*YOUR TASK*
Replace each "red car" with "crimson car" throughout the records below and give them back with nothing else altered. Leave the pictures out.
*** EXTRACTED ENTRIES ***
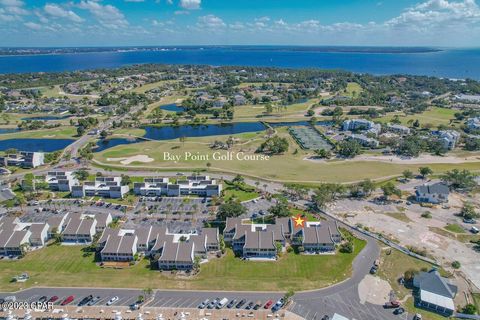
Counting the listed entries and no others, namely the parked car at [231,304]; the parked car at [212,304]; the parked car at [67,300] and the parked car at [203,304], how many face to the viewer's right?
0

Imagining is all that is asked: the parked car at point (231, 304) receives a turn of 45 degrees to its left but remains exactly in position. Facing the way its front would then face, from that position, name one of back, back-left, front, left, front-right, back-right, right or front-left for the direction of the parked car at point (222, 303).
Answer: right

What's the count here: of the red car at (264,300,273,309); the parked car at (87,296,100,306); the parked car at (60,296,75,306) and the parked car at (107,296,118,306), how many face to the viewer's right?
0

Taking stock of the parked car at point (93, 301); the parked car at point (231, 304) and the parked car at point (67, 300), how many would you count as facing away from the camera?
0

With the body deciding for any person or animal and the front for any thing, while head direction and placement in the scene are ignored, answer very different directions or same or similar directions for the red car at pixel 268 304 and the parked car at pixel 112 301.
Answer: same or similar directions

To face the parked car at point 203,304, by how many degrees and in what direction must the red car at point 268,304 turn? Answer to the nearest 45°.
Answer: approximately 45° to its right

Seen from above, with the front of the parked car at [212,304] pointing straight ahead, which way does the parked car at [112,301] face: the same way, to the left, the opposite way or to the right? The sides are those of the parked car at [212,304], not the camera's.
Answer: the same way

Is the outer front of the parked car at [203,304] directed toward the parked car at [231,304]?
no

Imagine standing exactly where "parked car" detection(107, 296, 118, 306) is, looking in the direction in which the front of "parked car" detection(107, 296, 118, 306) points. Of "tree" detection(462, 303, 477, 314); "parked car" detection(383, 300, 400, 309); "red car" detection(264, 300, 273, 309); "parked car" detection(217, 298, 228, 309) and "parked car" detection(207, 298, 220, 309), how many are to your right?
0

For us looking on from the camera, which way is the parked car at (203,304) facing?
facing the viewer and to the left of the viewer

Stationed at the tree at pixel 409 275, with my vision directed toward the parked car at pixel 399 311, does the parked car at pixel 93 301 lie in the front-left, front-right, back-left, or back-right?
front-right

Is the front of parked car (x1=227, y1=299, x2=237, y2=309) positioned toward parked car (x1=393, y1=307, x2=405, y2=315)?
no

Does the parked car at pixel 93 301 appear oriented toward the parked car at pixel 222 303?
no

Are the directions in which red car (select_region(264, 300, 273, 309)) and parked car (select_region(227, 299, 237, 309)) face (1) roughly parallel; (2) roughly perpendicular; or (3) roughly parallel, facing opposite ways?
roughly parallel

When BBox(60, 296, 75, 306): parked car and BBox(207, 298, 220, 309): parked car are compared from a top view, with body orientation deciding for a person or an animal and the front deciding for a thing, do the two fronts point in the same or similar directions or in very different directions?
same or similar directions

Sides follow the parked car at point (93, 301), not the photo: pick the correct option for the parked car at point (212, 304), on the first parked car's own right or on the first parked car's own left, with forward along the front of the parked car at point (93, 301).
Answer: on the first parked car's own left
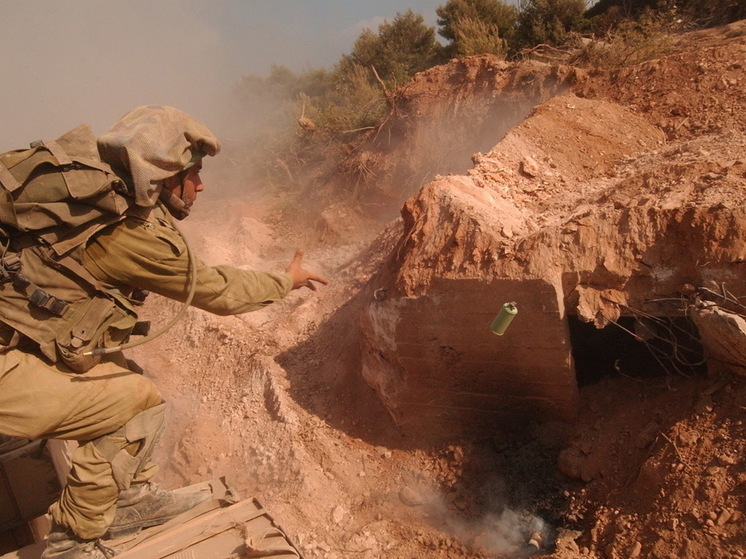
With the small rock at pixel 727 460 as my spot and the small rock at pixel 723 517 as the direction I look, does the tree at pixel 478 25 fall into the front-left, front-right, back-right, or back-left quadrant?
back-right

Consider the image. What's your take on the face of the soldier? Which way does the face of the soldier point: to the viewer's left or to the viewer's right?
to the viewer's right

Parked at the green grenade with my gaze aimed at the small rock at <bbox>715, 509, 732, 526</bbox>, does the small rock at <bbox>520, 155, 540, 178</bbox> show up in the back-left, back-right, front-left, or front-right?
back-left

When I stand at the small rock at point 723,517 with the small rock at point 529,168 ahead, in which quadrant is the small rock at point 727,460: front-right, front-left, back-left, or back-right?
front-right

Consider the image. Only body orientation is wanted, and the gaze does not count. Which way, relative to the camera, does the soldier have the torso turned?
to the viewer's right

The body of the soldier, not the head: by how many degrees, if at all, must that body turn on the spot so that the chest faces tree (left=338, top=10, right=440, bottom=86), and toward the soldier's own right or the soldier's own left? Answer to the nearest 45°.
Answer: approximately 45° to the soldier's own left

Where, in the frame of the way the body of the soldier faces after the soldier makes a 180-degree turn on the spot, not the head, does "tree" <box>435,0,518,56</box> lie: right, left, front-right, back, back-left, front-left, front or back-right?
back-right

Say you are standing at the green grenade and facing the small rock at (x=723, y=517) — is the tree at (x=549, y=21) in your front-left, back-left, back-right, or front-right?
back-left

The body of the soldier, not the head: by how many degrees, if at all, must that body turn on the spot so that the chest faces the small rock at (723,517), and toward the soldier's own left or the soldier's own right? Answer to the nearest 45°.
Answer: approximately 45° to the soldier's own right
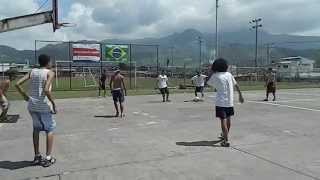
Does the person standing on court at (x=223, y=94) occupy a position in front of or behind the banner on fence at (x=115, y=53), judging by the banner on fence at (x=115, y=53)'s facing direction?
in front

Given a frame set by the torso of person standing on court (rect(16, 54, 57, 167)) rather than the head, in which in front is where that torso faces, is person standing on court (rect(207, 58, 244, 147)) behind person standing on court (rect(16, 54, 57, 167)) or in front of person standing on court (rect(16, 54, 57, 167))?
in front

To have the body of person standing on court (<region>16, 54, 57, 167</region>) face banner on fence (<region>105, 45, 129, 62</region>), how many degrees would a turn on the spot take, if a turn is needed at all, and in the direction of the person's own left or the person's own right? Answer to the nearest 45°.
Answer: approximately 45° to the person's own left

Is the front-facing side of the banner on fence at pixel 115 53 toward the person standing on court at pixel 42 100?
yes

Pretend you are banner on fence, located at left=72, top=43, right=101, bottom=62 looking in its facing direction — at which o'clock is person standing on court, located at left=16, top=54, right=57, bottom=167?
The person standing on court is roughly at 12 o'clock from the banner on fence.

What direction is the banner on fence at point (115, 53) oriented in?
toward the camera

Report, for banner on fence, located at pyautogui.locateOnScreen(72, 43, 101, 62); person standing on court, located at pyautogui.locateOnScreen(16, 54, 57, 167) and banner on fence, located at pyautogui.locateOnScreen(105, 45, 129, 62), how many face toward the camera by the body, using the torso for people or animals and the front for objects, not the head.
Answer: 2

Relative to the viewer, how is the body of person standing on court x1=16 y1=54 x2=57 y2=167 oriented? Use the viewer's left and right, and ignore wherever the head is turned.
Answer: facing away from the viewer and to the right of the viewer

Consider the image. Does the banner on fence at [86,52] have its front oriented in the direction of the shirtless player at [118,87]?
yes

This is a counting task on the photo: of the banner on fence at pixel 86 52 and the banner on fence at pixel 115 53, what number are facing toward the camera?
2

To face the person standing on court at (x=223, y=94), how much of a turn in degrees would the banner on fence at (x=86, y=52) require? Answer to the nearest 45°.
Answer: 0° — it already faces them

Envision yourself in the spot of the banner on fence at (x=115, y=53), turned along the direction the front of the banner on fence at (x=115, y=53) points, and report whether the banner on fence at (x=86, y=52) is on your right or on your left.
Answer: on your right
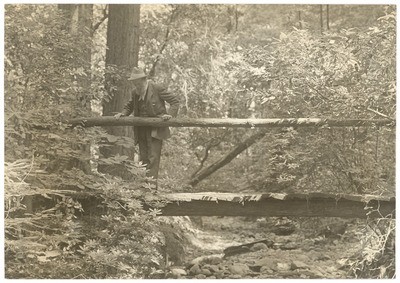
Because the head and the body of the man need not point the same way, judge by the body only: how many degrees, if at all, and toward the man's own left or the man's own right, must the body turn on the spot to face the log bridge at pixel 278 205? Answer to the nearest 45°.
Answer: approximately 135° to the man's own left

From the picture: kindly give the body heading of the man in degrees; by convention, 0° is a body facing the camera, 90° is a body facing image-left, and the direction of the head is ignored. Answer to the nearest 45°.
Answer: approximately 45°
***
*WRITTEN RESPONSE*
Counting the listed entries and no others, namely the parked car at [231,304]; the parked car at [212,304]; the parked car at [67,300] and the parked car at [203,304], how many face to the viewer's right?
0

Imagining is all that is asked: the parked car at point (231, 304) receives a turn of 45 degrees to its left but remains exactly in position. Facing the way its front would then face, from that position, name one of back, back-left, front, left, front-right, back-right, right or front-left for the direction of the parked car at point (222, 303).
Answer: right

What's the count here: of the crimson car at (264,300,273,309); the parked car at (87,296,100,306); the parked car at (60,296,75,306) and the parked car at (107,296,118,306), how many face to the viewer's right?
0

Taking stock of the parked car at point (93, 301); the parked car at point (231, 304) and the parked car at point (67, 300), how many would you count as facing away from the camera?
0

With the body deciding for any person or animal and the front for any thing, while head direction and placement in the scene are ignored, answer very different directions or same or similar directions for the crimson car at pixel 268 304 and the parked car at pixel 112 301.
Answer: same or similar directions

To face the parked car at point 203,304, by how many degrees and in what direction must the crimson car at point 268,304 turn? Answer to the nearest 45°.
Answer: approximately 45° to its right

Seen from above, with the front of the parked car at [212,304] pointing straight ahead, which way does the parked car at [112,301] face: the same way, to the left, the opposite way or to the right? The sides are those of the parked car at [212,304], not the camera's.
Answer: the same way

Is the outer front of the parked car at [203,304] directed toward the parked car at [231,304]?
no

Imagine standing exactly where "parked car" detection(107, 296, 118, 306) is, looking in the direction in which the front of "parked car" detection(107, 296, 118, 306) points. Of "tree" detection(462, 303, 477, 314); "parked car" detection(383, 300, 400, 309); "crimson car" detection(264, 300, 273, 309); "parked car" detection(217, 298, 228, 309) and "parked car" detection(207, 298, 220, 309), how many are to your right?
0

For us looking on from the camera, which way is the parked car at (203,304) facing?
facing the viewer and to the left of the viewer

Stationed at the tree at pixel 409 275, with my vision directed toward the parked car at pixel 399 311, does the parked car at pixel 93 301 lie in the front-left, front-right, back-left, or back-right?
front-right

Is the front of parked car (x1=227, y1=299, x2=237, y2=309) positioned toward parked car (x1=393, y1=307, x2=405, y2=315)?
no

Does the parked car at pixel 93 301 appear oriented toward the parked car at pixel 222 303?
no

Are the directions in which crimson car (select_region(264, 300, 273, 309)) and parked car (select_region(227, 299, 237, 309)) face (1) roughly parallel; (2) roughly perpendicular; or (3) roughly parallel, facing opposite ways?
roughly parallel

When BBox(60, 296, 75, 306): parked car and BBox(207, 298, 220, 309): parked car are compared from a top view, with body orientation deciding for a person or an animal and the front deciding for a thing, do the two fronts point in the same or similar directions or in very different directions?
same or similar directions

Sides follow the parked car at point (93, 301), not the photo: pick the correct option for the parked car at point (212, 304), on the first parked car's own right or on the first parked car's own left, with forward along the front of the parked car at point (93, 301).
Answer: on the first parked car's own left
With the small rock at pixel 727 460 as my spot and the small rock at pixel 723 517 as the direction I look, does the tree at pixel 478 25 fall into the front-left, front-right, back-right, or back-left quadrant?
back-right

Consider the image. What's your take on the face of the soldier? Which way does the face of the soldier point: to the viewer's left or to the viewer's right?
to the viewer's right

Parked at the green grenade with my gaze aimed at the small rock at <bbox>715, 509, 732, 526</bbox>, does the small rock at <bbox>520, 155, 540, 178</bbox> show up in the back-left, back-right, front-left, or front-right?
back-left

When I stand at the small rock at point 723,517 with the small rock at point 529,168 ahead, in which quadrant is the small rock at point 727,460: front-right, front-left, back-left, or back-right?
front-right

Consider the image. Only body orientation is wanted, and the gaze does not count. Which way, relative to the camera, does the soldier have the torso turned?
to the viewer's right

The body of the soldier, not the head: by how many degrees, if at all, must that body turn on the spot so that the chest faces tree (left=338, top=10, right=440, bottom=86), and toward the soldier's own right or the soldier's own left? Answer to the nearest 45°.
Answer: approximately 45° to the soldier's own left

Where, in the frame of the way the body of the soldier faces after the soldier makes a 180-degree turn on the spot, not the head, does "tree" <box>435,0,518,56</box> lie: right, left, front-right, back, back-left, front-left, front or back-right?
back-right

Say you are standing at the green grenade and facing the small rock at (x=723, y=517) — is the tree at (x=549, y=21) in your front-left, back-left, back-right, or front-right?
back-left

The body of the soldier, not the head: by how many degrees, if at all, must that body turn on the spot so that the chest faces the small rock at (723,517), and toward the soldier's own left or the soldier's own right? Answer to the nearest 45°.
Answer: approximately 45° to the soldier's own right
Does the person standing on court at (x=223, y=94) occupy a position in front of or behind the banner on fence at (x=115, y=53), judging by the banner on fence at (x=115, y=53)'s facing direction?
in front

Given a frame set by the torso of person standing on court (rect(16, 54, 57, 167)) rather than the head, in which in front is where that torso faces, is person standing on court (rect(207, 58, 244, 147)) behind person standing on court (rect(16, 54, 57, 167)) or in front of person standing on court (rect(16, 54, 57, 167))?
in front

To have the body of person standing on court (<region>16, 54, 57, 167</region>) face banner on fence (<region>105, 45, 129, 62</region>), how many degrees would a turn on the spot take, if a turn is needed at all, and in the direction of the person's own left or the person's own right? Answer to the nearest 45°.
Answer: approximately 45° to the person's own left

Is the front-facing side of the banner on fence at pixel 115 53 toward the person standing on court at pixel 42 100?
yes

Pretend you are banner on fence, located at left=72, top=43, right=101, bottom=62 looking in its facing direction — at which o'clock is person standing on court, located at left=16, top=54, right=57, bottom=167?
The person standing on court is roughly at 12 o'clock from the banner on fence.

What direction is the banner on fence at point (115, 53) oriented in?
toward the camera

Report, for banner on fence, located at pyautogui.locateOnScreen(72, 43, 101, 62); person standing on court, located at pyautogui.locateOnScreen(16, 54, 57, 167) and banner on fence, located at pyautogui.locateOnScreen(105, 45, 129, 62), how many face toward the camera by the body, using the torso for people or animals and the front for objects, not the head.
Answer: 2

Relative to the viewer, how is the body of person standing on court x1=16 y1=54 x2=57 y2=167 oriented? Use the viewer's left and right, and ignore wherever the head is turned.
Answer: facing away from the viewer and to the right of the viewer

Consider the image. Does the banner on fence at [86,52] have its front oriented in the direction of the shirtless player at [118,87]?
yes

This is a counting task on the photo: of the banner on fence at pixel 86 52 and the banner on fence at pixel 115 53, what number are facing toward the camera?
2

To face the person standing on court at (x=223, y=94), how much of a turn in degrees would the banner on fence at (x=86, y=52) require? Answer to the nearest 45°.
Answer: 0° — it already faces them

Envision yourself in the spot of the banner on fence at (x=115, y=53), turned along the direction the front of the banner on fence at (x=115, y=53) points, and report whether the banner on fence at (x=86, y=52) is on your right or on your left.
Answer: on your right
Because the head and the body of the man need not point the same way, judge by the body only: how many degrees, if at all, and toward the man's own left or the man's own right, must the body turn on the spot to face the log bridge at pixel 278 205? Answer to the nearest 45°.
Answer: approximately 135° to the man's own left

From the picture: kindly give the body heading of the man in degrees; by convention, 0° is a body facing the camera, 90° is a body facing image-left, and the direction of the head is ignored. Answer to the nearest 45°.
Answer: approximately 45°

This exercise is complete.